Please copy the material below word for word, every line, but leave out the pictures.
★ ★ ★
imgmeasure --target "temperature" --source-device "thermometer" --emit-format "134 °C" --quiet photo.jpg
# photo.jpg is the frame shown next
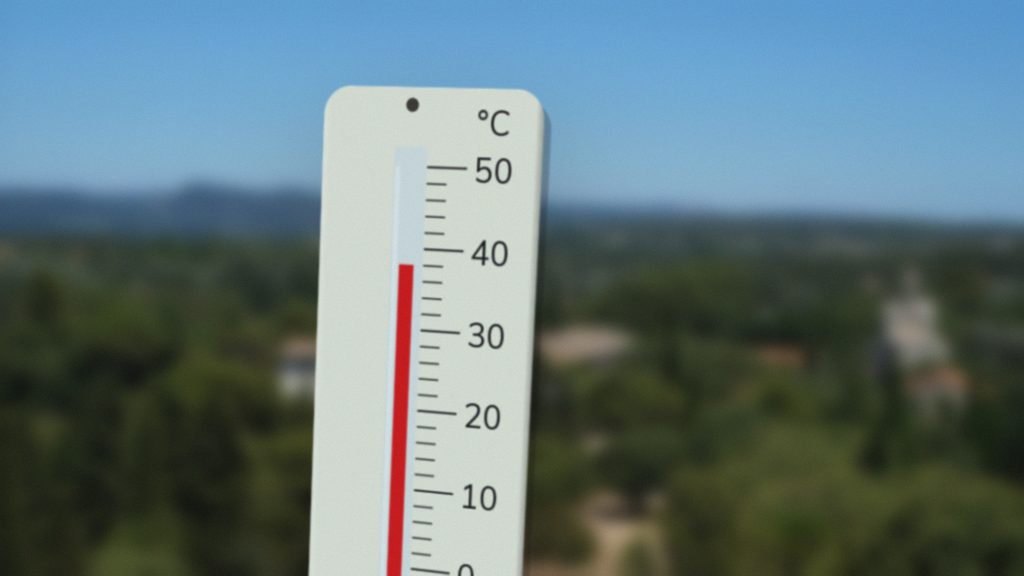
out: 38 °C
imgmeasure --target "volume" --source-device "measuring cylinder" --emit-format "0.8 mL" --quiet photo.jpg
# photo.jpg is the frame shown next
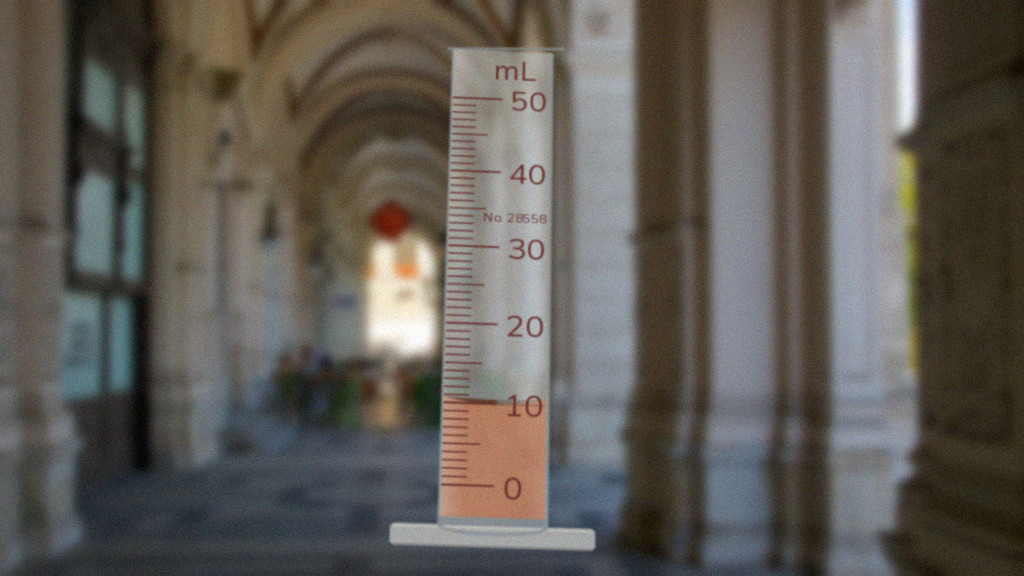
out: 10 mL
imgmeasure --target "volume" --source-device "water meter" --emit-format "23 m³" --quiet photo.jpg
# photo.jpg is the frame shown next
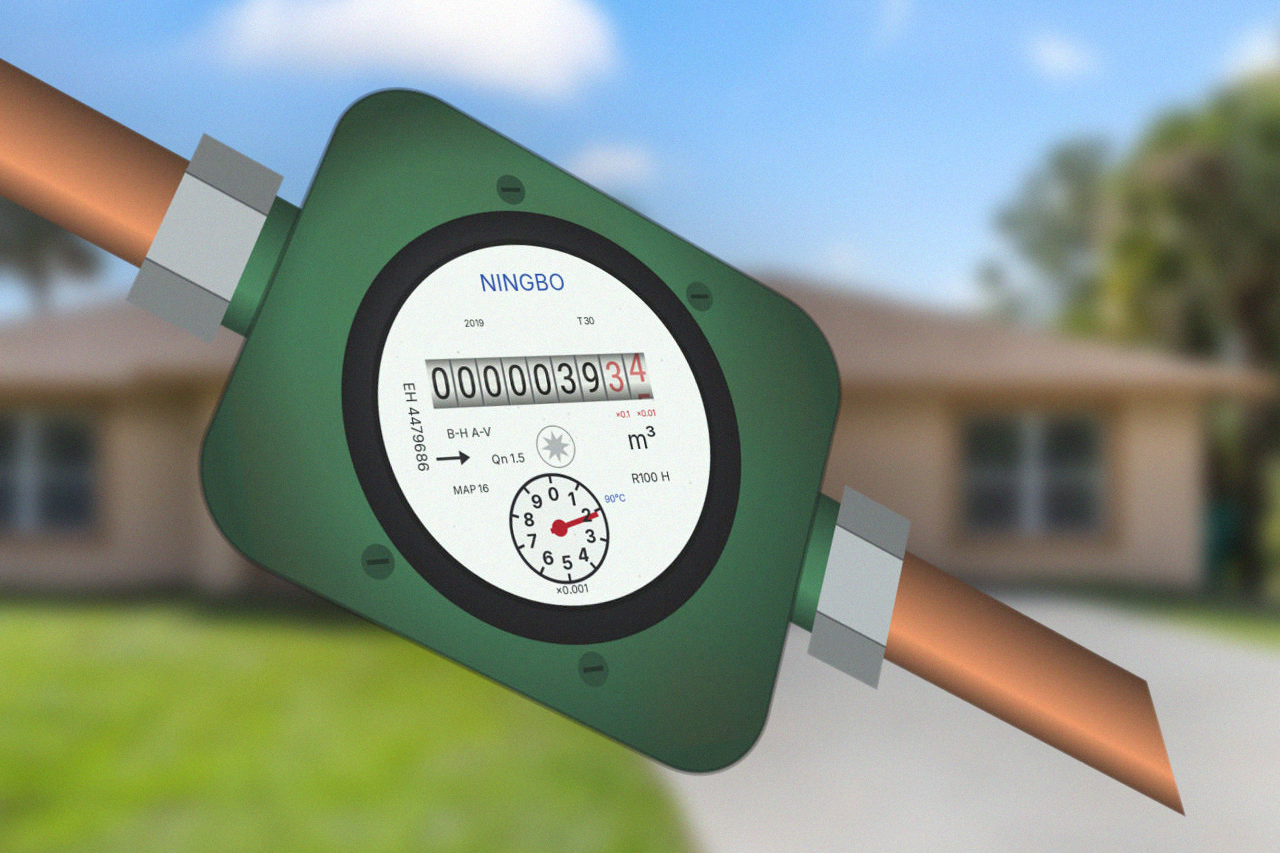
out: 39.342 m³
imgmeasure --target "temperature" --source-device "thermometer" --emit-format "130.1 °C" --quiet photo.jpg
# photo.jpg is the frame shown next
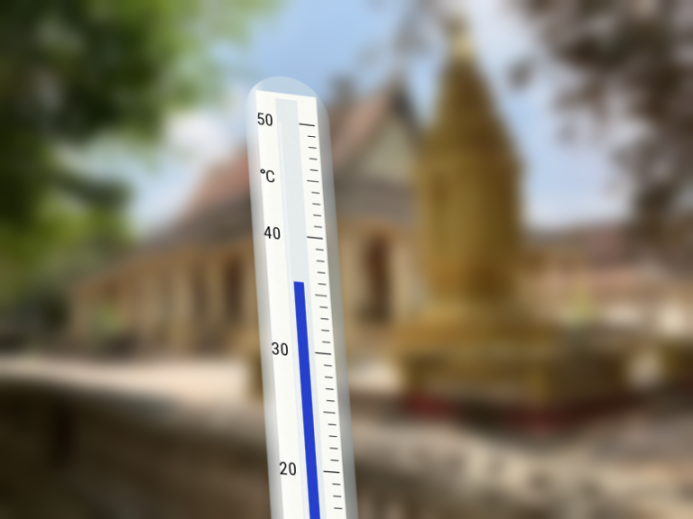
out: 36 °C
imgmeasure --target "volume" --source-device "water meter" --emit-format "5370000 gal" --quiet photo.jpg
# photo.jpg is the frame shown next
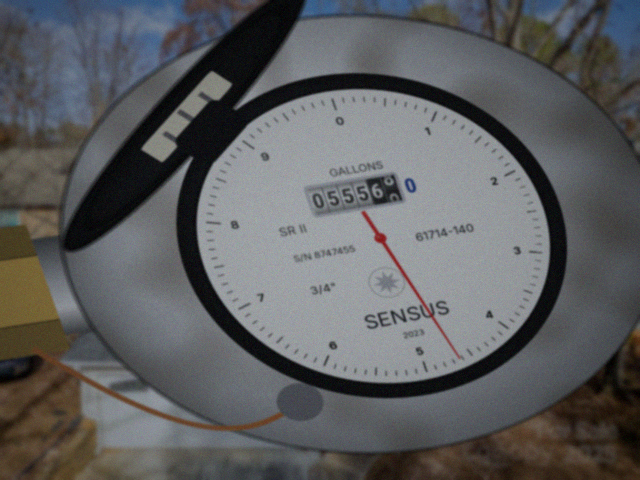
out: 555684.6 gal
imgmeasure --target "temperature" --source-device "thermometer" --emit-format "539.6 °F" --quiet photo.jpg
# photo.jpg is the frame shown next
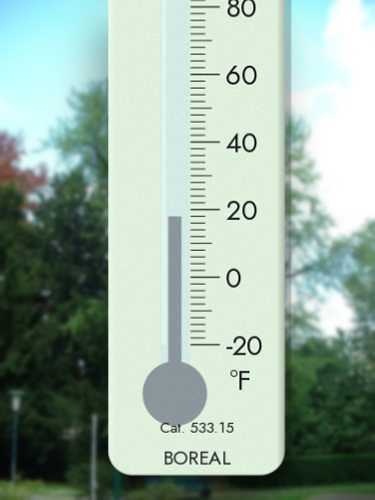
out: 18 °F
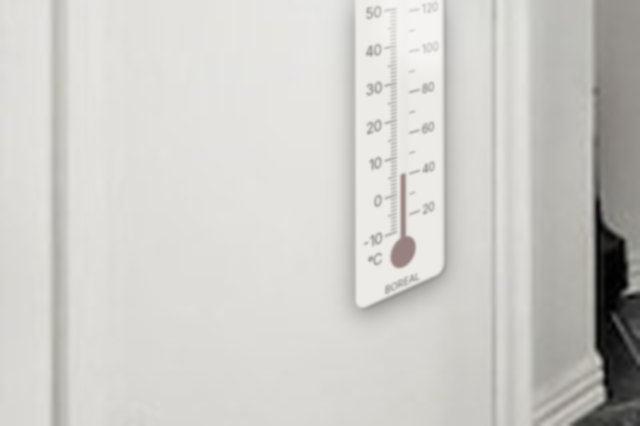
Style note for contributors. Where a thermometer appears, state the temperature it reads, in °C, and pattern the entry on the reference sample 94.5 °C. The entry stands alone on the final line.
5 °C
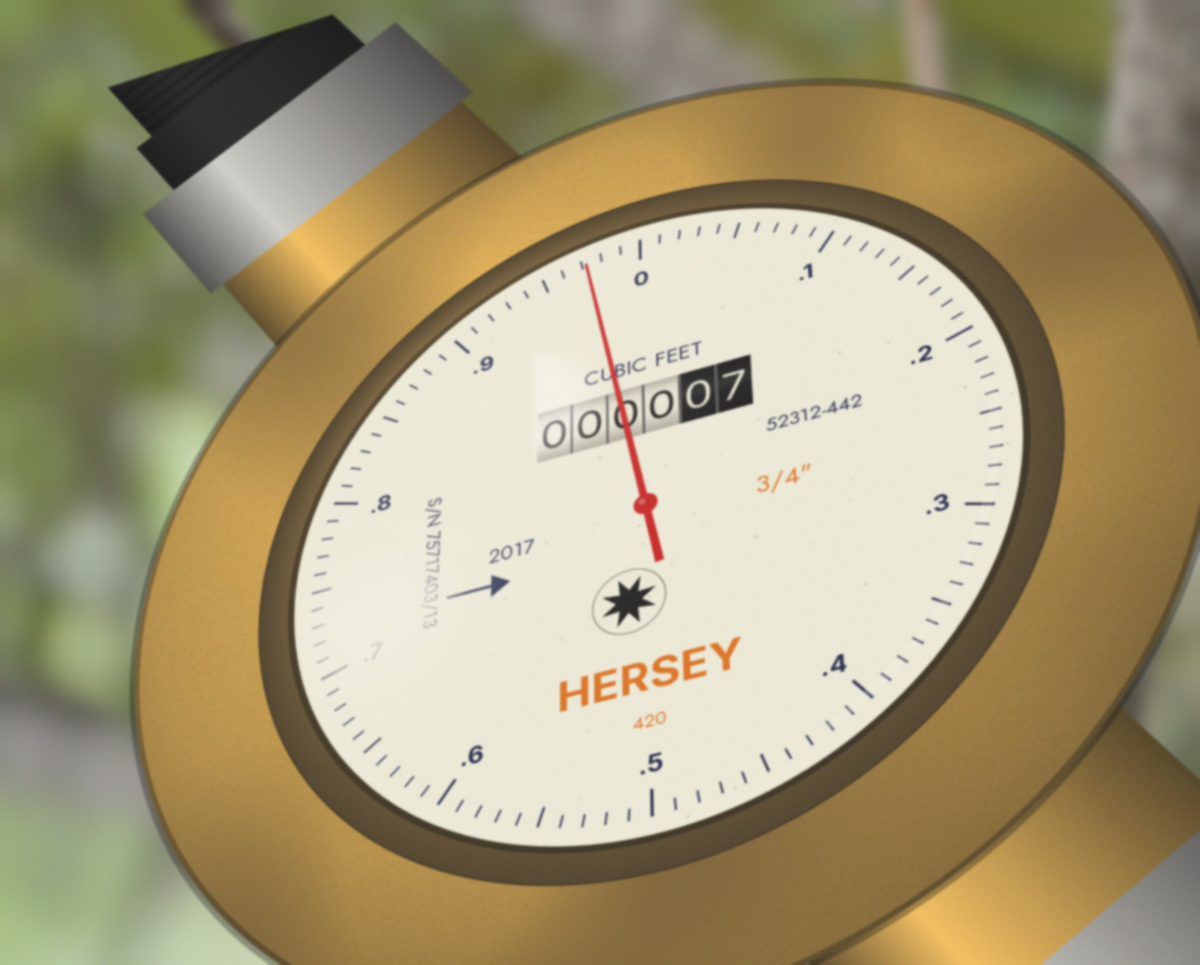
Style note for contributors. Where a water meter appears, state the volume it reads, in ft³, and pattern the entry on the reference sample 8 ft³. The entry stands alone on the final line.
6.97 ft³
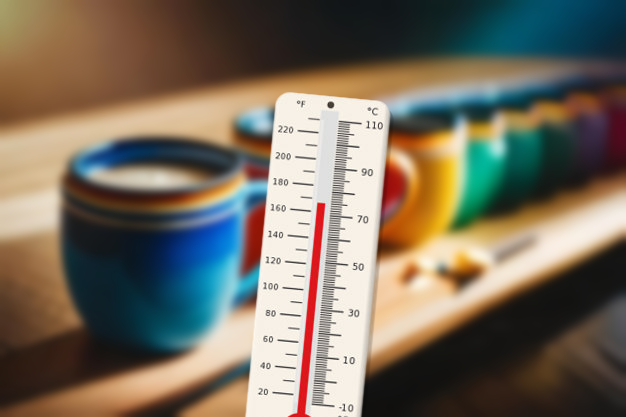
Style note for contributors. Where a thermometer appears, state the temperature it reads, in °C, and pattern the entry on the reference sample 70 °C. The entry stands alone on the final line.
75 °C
★ ★ ★
• [EXERCISE ANSWER]
imgmeasure --target "temperature" --source-device "thermometer" --emit-format "134 °C" --quiet photo.jpg
# photo.jpg is the frame shown next
out: 38 °C
imgmeasure --target "volume" --source-device "measuring cylinder" --emit-format "0.8 mL" --quiet photo.jpg
# photo.jpg is the frame shown next
out: 10 mL
imgmeasure --target "volume" --source-device "water meter" --emit-format "23 m³" --quiet photo.jpg
# photo.jpg is the frame shown next
out: 39.342 m³
imgmeasure --target "temperature" --source-device "thermometer" --emit-format "130.1 °C" --quiet photo.jpg
# photo.jpg is the frame shown next
out: 36 °C
imgmeasure --target "volume" --source-device "water meter" --emit-format "5370000 gal" --quiet photo.jpg
# photo.jpg is the frame shown next
out: 555684.6 gal
imgmeasure --target "temperature" --source-device "thermometer" --emit-format "539.6 °F" --quiet photo.jpg
# photo.jpg is the frame shown next
out: 18 °F
Style note for contributors. Where a thermometer appears, state the temperature it reads, in °C, and pattern the entry on the reference sample 94.5 °C. The entry stands alone on the final line.
5 °C
Style note for contributors. Where a water meter appears, state the volume it reads, in ft³, and pattern the entry on the reference sample 8 ft³. The entry stands alone on the final line.
6.97 ft³
Style note for contributors. Where a thermometer appears, state the temperature it reads, in °C, and pattern the entry on the reference sample 70 °C. The entry stands alone on the final line.
75 °C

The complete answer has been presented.